L’intérêt de la partie atteignait à son maximum d’intensité. Un seul point de part ou d’autre et l’un de nous avait gagné ! Si je tournais le roi, la partie était finie et je gagnais douze mille francs à cet homme qui prétendait ne point pouvoir perdre. Pendant que je donnais, une anxiété générale nous tenait tous muets. On n’entendait que le tumulte du vent, qui, dehors, ébranlait le manoir jusque dans ses fondements. J’avais donné. Il me restait à retourner la carte qui allait indiquer l’atout. Je tournai le roi !… le roi de cœur ! J’avais gagné !

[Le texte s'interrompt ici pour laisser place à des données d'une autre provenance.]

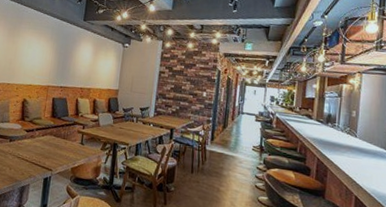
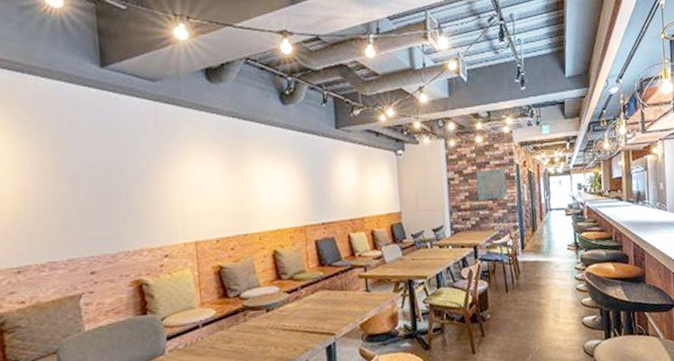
wall art: none [181,70,209,96] -> present [476,168,507,200]

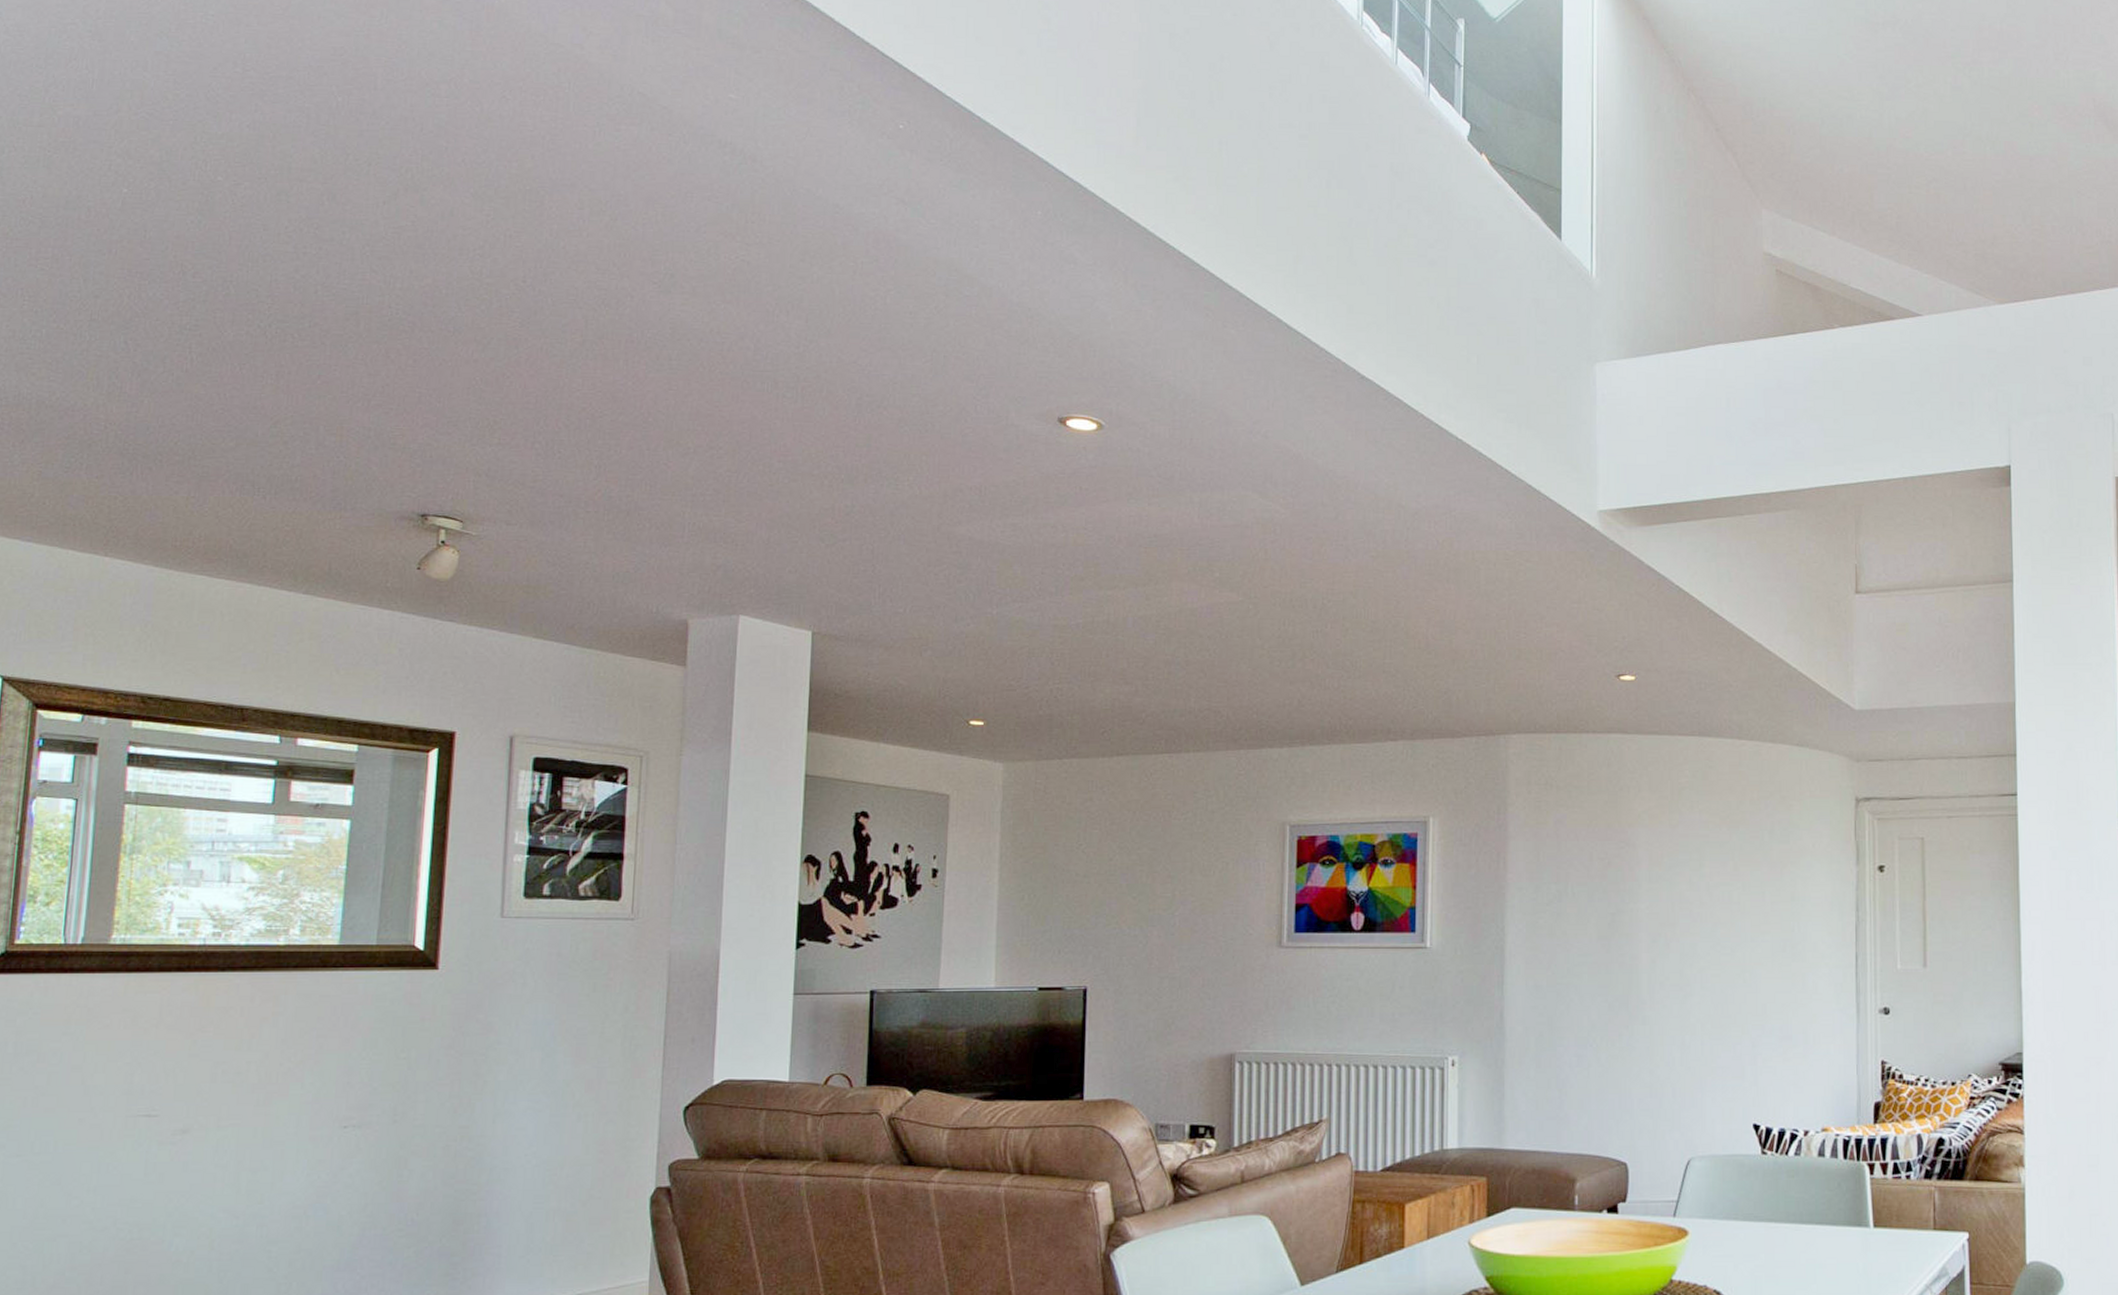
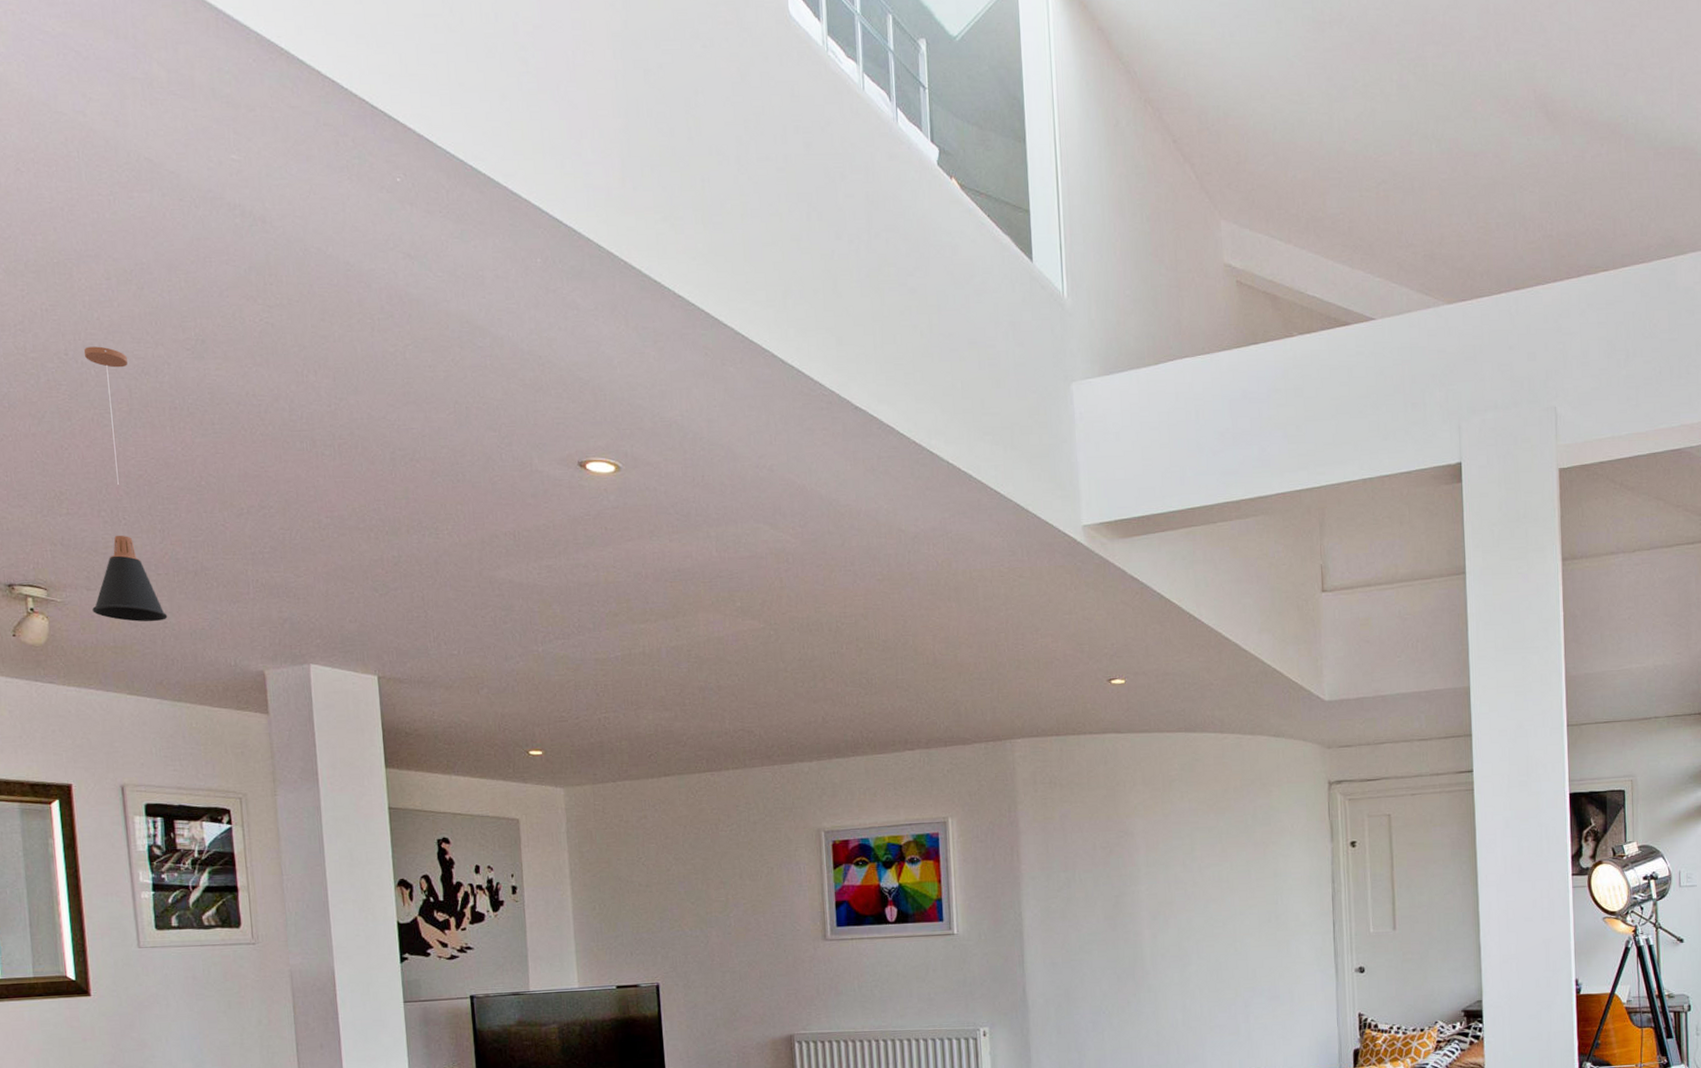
pendant lamp: none [509,275,591,562] -> present [83,346,168,622]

Le gentilhomme poussa un cri d’allégresse qui nous déchira le cœur, tant il ressemblait à un cri de désespoir. Il se pencha sur la carte, il la prit, il la considéra, la palpa… Il l’approcha de ses yeux, et nous avons pu croire qu’il l’approcherait de ses lèvres… Il murmura :

— Est-ce bien possible, mon Dieu !… Alors ?… Alors j’ai perdu ?…

— Il paraît, dis-je, en essayant de sourire…

Mais la joie de notre hôte était si pénible que nous n’eûmes pas le courage de triompher.